REQUIRED WORK:
- A) Reproduce the patent ruling passage from "In granting the" to "support this theory.", substituting "intangible" for "abstract" wherever it occurs.
- B) Proceed with the patent ruling passage by writing what comes after its final sentence.

TEXT:
※

In granting the summary judgment based on ineligible subject matter, Judge Bryson reiterated the position of the Supreme Court in Alice that abstract ideas do not become patentable simply by implementing the idea with a computer. Noting that the “core idea” of Kroy’s patent, an incentive­based rewards program, is “plainly an unpatentable abstract idea,” Bryson held that “[u]sing a computer and a computer­based network to provide and operate such [a program] does not render the idea any less abstract or any more patentable.” Bryson rejected Krol’s argument that the patent itself pertains to the mass rewards card system, finding that the patent’s claims do not support this theory.

※

SUPPLIED DATA:
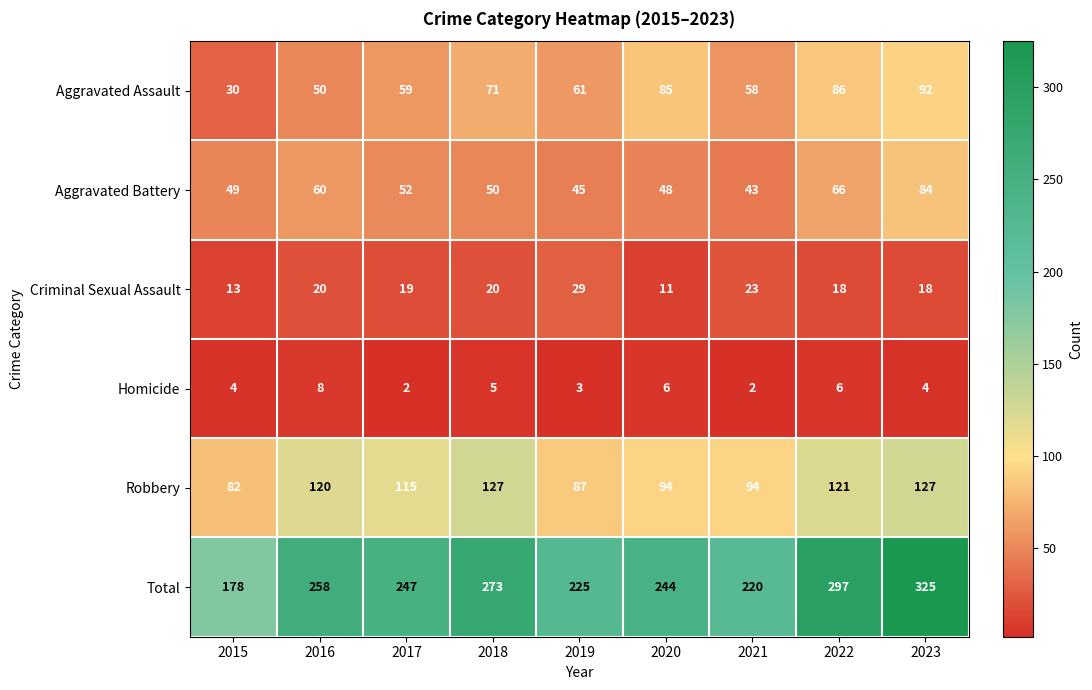

Which series changed the most between 2018 and 2023?

Total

※

RESPONSES TO THE TASKS:
- A)
In granting the summary judgment based on ineligible subject matter, Judge Bryson reiterated the position of the Supreme Court in Alice that intangible ideas do not become patentable simply by implementing the idea with a computer. Noting that the “core idea” of Kroy’s patent, an incentive­based rewards program, is “plainly an unpatentable intangible idea,” Bryson held that “[u]sing a computer and a computer­based network to provide and operate such [a program] does not render the idea any less intangible or any more patentable.” Bryson rejected Krol’s argument that the patent itself pertains to the mass rewards card system, finding that the patent’s claims do not support this theory.

- B)
Remarkably, in a separate opinion, Bryson also granted a separate motion for summary judgment based on anticipation and obviousness. While the Alice invalidity defense is unavailable in IPR proceedings, Safeway had already asserted section 102 and 103 defenses to the PTAB. Under section 315(e)(2), “the petitioner in an inter partes review of a claim in a patent under this chapter that results in a final written decision . . . may not assert . . . in a civil action . . . that the claim is invalid on any ground that the petitioner raised . . . during that inter partes review” (emphasis added). Thus, at first glance section 315 estopped Safeway from asserting anticipation and obviousness again. However, since the PTAB denied institution based on a lack of reasonable likelihood that Safeway would prove invalidity, the review process did not reach the final determination phase and, thus the claim did not “result in a final written decision.” Thus, Safeway was able to present an invalidity defense that was adopted by the trial court.

Kroy IP Holdings, LLC. v. Safeway, Inc., No. 2:12­cv­800­WCB (E.D. Tex.).